* AIM OF THE EXERCISE
Identify each line below that contains the string "Collection", treating uppercase and lowercase as distinct, and copy those lines.

* INPUT MATERIAL
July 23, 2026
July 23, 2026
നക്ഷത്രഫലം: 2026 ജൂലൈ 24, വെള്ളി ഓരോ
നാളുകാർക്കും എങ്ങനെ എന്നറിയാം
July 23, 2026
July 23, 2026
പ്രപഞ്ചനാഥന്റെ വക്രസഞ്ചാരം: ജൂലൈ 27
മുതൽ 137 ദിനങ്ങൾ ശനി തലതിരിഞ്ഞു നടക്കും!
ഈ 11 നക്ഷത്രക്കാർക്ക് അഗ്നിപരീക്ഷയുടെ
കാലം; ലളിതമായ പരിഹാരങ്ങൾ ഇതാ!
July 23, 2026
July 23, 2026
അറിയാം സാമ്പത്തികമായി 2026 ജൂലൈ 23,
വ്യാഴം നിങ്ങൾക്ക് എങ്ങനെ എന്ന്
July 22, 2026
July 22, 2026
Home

==

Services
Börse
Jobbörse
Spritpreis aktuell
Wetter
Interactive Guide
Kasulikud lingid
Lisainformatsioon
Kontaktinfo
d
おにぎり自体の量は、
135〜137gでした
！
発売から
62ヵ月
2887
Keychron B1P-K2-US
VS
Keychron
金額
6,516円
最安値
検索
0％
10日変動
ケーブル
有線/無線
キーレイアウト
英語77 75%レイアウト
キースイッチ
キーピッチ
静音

...

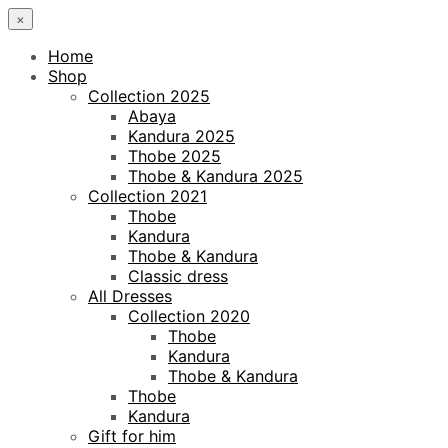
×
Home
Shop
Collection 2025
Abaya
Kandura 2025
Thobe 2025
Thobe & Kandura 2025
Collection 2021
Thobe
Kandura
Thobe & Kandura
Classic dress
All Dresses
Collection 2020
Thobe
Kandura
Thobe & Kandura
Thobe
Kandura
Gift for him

* ANSWER SPACE
Collection 2025
Collection 2021
Collection 2020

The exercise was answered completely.